*** Opening of RECORDS SUPPLIED ***

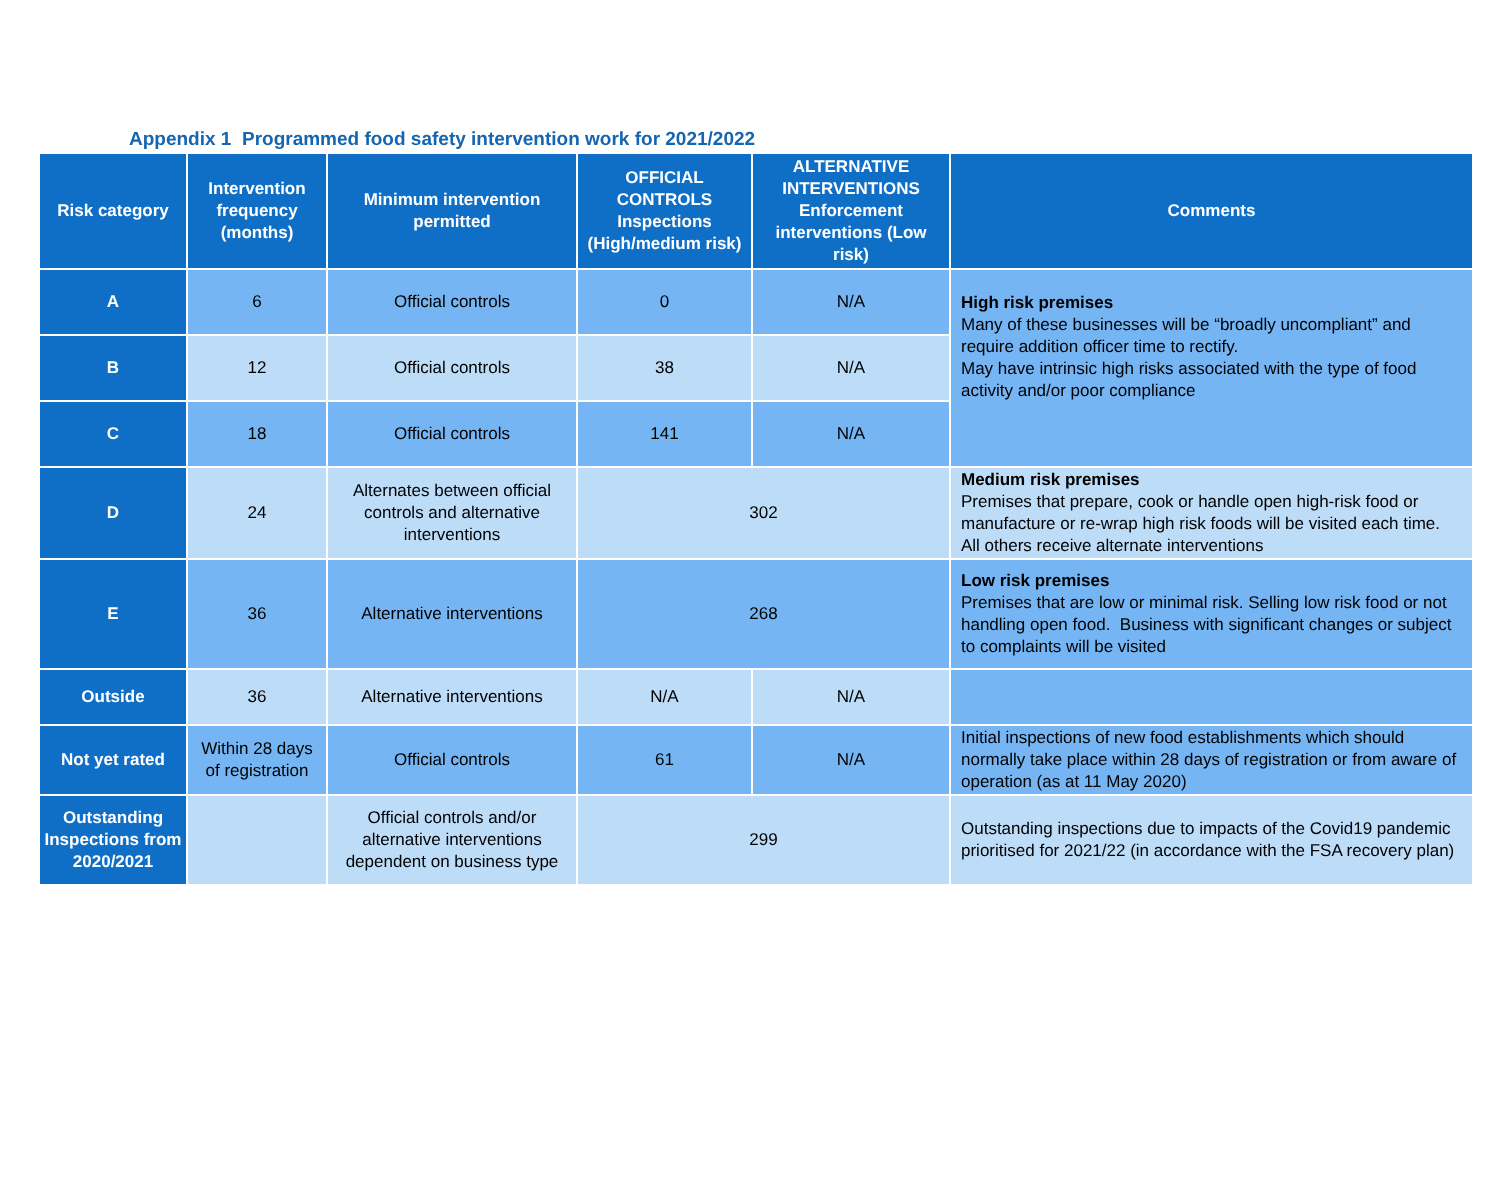Appendix 1 Programmed food safety intervention work for 2021/2022
| Risk category | Intervention frequency (months) | Minimum intervention permitted | OFFICIAL CONTROLS Inspections (High/medium risk) | ALTERNATIVE INTERVENTIONS Enforcement interventions (Low risk) | Comments |
| --- | --- | --- | --- | --- | --- |
| A | 6 | Official controls | 0 | N/A | High risk premises Many of these businesses will be “broadly uncompliant” and require addition officer time to rectify. May have intrinsic high risks associated with the type of food activity and/or poor compliance |
| B | 12 | Official controls | 38 | N/A | |
| C | 18 | Official controls | 141 | N/A | |
| D | 24 | Alternates between official controls and alternative interventions | 302 | | Medium risk premises Premises that prepare, cook or handle open high-risk food or manufacture or re-wrap high risk foods will be visited each time. All others receive alternate interventions |
| E | 36 | Alternative interventions | 268 | | Low risk premises Premises that are low or minimal risk. Selling low risk food or not handling open food. Business with significant changes or subject to complaints will be visited |
| Outside | 36 | Alternative interventions | N/A | N/A | |
| Not yet rated | Within 28 days of registration | Official controls | 61 | N/A | Initial inspections of new food establishments which should normally take place within 28 days of registration or from aware of operation (as at 11 May 2020) |
| Outstanding Inspections from 2020/2021 | | Official controls and/or alternative interventions dependent on business type | 299 | | Outstanding inspections due to impacts of the Covid19 pandemic prioritised for 2021/22 (in accordance with the FSA recovery plan) |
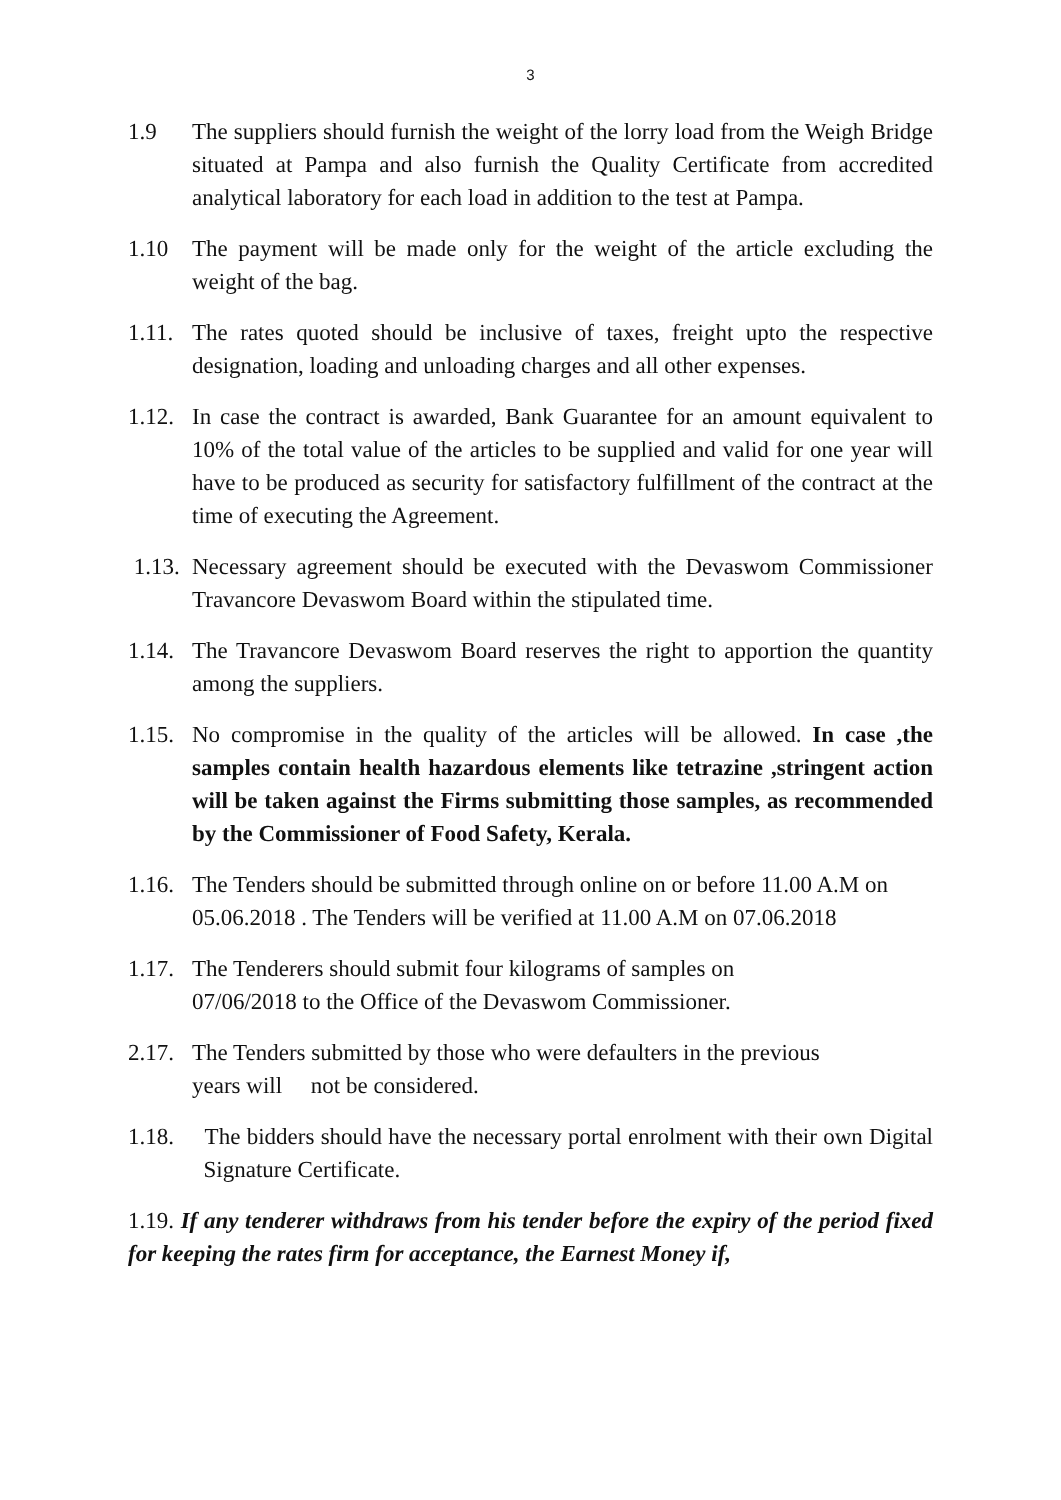3
1.9 The suppliers should furnish the weight of the lorry load from the Weigh Bridge situated at Pampa and also furnish the Quality Certificate from accredited analytical laboratory for each load in addition to the test at Pampa.
1.10 The payment will be made only for the weight of the article excluding the weight of the bag.
1.11.
The rates quoted should be inclusive of taxes, freight upto the respective designation, loading and unloading charges and all other expenses.
1.12.
In case the contract is awarded, Bank Guarantee for an amount equivalent to 10% of the total value of the articles to be supplied and valid for one year will have to be produced as security for satisfactory fulfillment of the contract at the time of executing the Agreement.
1.13.
Necessary agreement should be executed with the Devaswom Commissioner Travancore Devaswom Board within the stipulated time.
1.14.
The Travancore Devaswom Board reserves the right to apportion the quantity among the suppliers.
1.15.
No compromise in the quality of the articles will be allowed. In case ,the samples contain health hazardous elements like tetrazine ,stringent action will be taken against the Firms submitting those samples, as recommended by the Commissioner of Food Safety, Kerala.
1.16.
The Tenders should be submitted through online on or before 11.00 A.M on 05.06.2018 . The Tenders will be verified at 11.00 A.M on 07.06.2018
1.17.
The Tenderers should submit four kilograms of samples on
07/06/2018 to the Office of the Devaswom Commissioner.
2.17.
The Tenders submitted by those who were defaulters in the previous
years will not be considered.
1.18.
The bidders should have the necessary portal enrolment with their own Digital Signature Certificate.
1.19. If any tenderer withdraws from his tender before the expiry of the period fixed for keeping the rates firm for acceptance, the Earnest Money if,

*** Close of RECORDS SUPPLIED ***

* **EXERCISE DIRECTIONS**
Write out the material above precisely, leaving each picture behind.

* **ANSWER FOR THIS EXERCISE**
Appendix 1 Programmed food safety intervention work for 2021/2022
| Risk category | Intervention frequency (months) | Minimum intervention permitted | OFFICIAL CONTROLS Inspections (High/medium risk) | ALTERNATIVE INTERVENTIONS Enforcement interventions (Low risk) | Comments |
| --- | --- | --- | --- | --- | --- |
| A | 6 | Official controls | 0 | N/A | High risk premises Many of these businesses will be “broadly uncompliant” and require addition officer time to rectify. May have intrinsic high risks associated with the type of food activity and/or poor compliance |
| B | 12 | Official controls | 38 | N/A | |
| C | 18 | Official controls | 141 | N/A | |
| D | 24 | Alternates between official controls and alternative interventions | 302 | | Medium risk premises Premises that prepare, cook or handle open high-risk food or manufacture or re-wrap high risk foods will be visited each time. All others receive alternate interventions |
| E | 36 | Alternative interventions | 268 | | Low risk premises Premises that are low or minimal risk. Selling low risk food or not handling open food. Business with significant changes or subject to complaints will be visited |
| Outside | 36 | Alternative interventions | N/A | N/A | |
| Not yet rated | Within 28 days of registration | Official controls | 61 | N/A | Initial inspections of new food establishments which should normally take place within 28 days of registration or from aware of operation (as at 11 May 2020) |
| Outstanding Inspections from 2020/2021 | | Official controls and/or alternative interventions dependent on business type | 299 | | Outstanding inspections due to impacts of the Covid19 pandemic prioritised for 2021/22 (in accordance with the FSA recovery plan) |
3
1.9 The suppliers should furnish the weight of the lorry load from the Weigh Bridge situated at Pampa and also furnish the Quality Certificate from accredited analytical laboratory for each load in addition to the test at Pampa.
1.10 The payment will be made only for the weight of the article excluding the weight of the bag.
1.11.
The rates quoted should be inclusive of taxes, freight upto the respective designation, loading and unloading charges and all other expenses.
1.12.
In case the contract is awarded, Bank Guarantee for an amount equivalent to 10% of the total value of the articles to be supplied and valid for one year will have to be produced as security for satisfactory fulfillment of the contract at the time of executing the Agreement.
1.13.
Necessary agreement should be executed with the Devaswom Commissioner Travancore Devaswom Board within the stipulated time.
1.14.
The Travancore Devaswom Board reserves the right to apportion the quantity among the suppliers.
1.15.
No compromise in the quality of the articles will be allowed. In case ,the samples contain health hazardous elements like tetrazine ,stringent action will be taken against the Firms submitting those samples, as recommended by the Commissioner of Food Safety, Kerala.
1.16.
The Tenders should be submitted through online on or before 11.00 A.M on 05.06.2018 . The Tenders will be verified at 11.00 A.M on 07.06.2018
1.17.
The Tenderers should submit four kilograms of samples on
07/06/2018 to the Office of the Devaswom Commissioner.
2.17.
The Tenders submitted by those who were defaulters in the previous
years will not be considered.
1.18.
The bidders should have the necessary portal enrolment with their own Digital Signature Certificate.
1.19. If any tenderer withdraws from his tender before the expiry of the period fixed for keeping the rates firm for acceptance, the Earnest Money if,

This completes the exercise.